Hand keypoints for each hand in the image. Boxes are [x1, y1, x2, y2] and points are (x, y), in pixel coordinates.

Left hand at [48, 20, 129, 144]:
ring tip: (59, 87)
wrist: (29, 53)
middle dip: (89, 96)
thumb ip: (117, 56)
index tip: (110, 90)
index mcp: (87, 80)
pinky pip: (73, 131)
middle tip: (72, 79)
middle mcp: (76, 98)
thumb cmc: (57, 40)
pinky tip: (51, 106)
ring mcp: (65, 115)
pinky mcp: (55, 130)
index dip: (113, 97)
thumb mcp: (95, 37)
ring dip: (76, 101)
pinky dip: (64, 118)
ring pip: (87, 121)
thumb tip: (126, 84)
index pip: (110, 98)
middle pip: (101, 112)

---

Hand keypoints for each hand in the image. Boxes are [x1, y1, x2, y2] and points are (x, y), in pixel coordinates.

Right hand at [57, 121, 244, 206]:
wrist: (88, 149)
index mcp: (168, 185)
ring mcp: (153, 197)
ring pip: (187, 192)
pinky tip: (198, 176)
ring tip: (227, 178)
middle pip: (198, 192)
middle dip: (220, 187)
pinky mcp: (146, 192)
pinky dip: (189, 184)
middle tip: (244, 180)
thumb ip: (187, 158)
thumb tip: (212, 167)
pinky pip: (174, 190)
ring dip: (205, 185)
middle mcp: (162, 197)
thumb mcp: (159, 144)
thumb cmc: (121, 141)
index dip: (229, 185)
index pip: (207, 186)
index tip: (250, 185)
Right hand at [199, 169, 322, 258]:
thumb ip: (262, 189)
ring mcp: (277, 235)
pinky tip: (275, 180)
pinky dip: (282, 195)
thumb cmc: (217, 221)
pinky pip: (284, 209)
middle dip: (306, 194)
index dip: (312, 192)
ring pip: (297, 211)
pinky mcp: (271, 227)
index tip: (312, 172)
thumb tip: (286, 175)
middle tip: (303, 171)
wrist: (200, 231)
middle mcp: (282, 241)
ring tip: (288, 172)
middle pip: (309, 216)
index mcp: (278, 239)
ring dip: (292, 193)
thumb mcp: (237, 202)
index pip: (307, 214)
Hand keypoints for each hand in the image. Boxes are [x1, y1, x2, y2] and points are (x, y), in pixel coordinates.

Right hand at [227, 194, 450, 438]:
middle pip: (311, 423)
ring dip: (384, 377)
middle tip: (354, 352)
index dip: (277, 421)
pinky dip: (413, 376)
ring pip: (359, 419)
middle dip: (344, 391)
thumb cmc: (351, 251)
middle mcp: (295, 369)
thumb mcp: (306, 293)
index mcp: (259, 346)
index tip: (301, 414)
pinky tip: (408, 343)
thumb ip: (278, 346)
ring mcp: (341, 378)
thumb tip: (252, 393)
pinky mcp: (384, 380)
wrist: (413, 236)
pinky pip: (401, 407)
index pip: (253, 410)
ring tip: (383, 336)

...

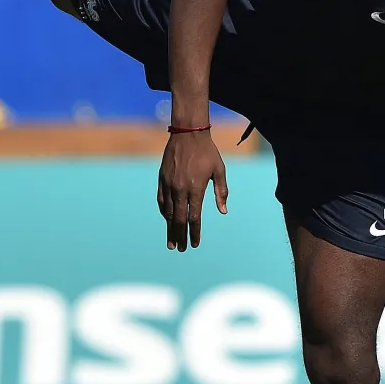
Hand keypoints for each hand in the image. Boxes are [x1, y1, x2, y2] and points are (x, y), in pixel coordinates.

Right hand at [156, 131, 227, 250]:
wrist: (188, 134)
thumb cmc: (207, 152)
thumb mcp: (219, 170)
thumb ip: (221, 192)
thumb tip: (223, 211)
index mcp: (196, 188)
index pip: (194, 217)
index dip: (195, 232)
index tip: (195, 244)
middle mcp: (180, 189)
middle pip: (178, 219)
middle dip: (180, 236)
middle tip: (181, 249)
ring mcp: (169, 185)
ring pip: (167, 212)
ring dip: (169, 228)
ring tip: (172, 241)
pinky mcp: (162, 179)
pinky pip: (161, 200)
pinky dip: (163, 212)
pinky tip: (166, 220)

Your assignment
Could you transcribe the entries above word for word, from the line with "index tip: (312, 172)" down to the line with "pinky mcp: (384, 380)", keeping both?

Exercise result
index tip: (312, 172)
thumb tip: (286, 175)
middle tip: (303, 171)
wrist: (200, 231)
middle mcp: (282, 241)
ring tip: (288, 172)
middle pip: (309, 216)
index mcp: (278, 239)
ring dip: (292, 193)
thumb mcp: (237, 202)
index pip: (307, 214)
Hand keypoints for each hand in the image. Boxes are [x1, y1, x2, y2] and points are (x, y), in pixel coordinates.

Right hand at [227, 194, 450, 438]:
middle pip: (311, 423)
ring dip: (384, 377)
middle tip: (354, 352)
index dip: (277, 421)
pinky dip: (413, 376)
ring pip: (359, 419)
middle dip: (344, 391)
thumb cmc: (351, 251)
middle mcp: (295, 369)
thumb mcp: (306, 293)
index mcp: (259, 346)
index tip: (301, 414)
pinky tip: (408, 343)
thumb ip: (278, 346)
ring mcp: (341, 378)
thumb tip: (252, 393)
pinky mcp: (384, 380)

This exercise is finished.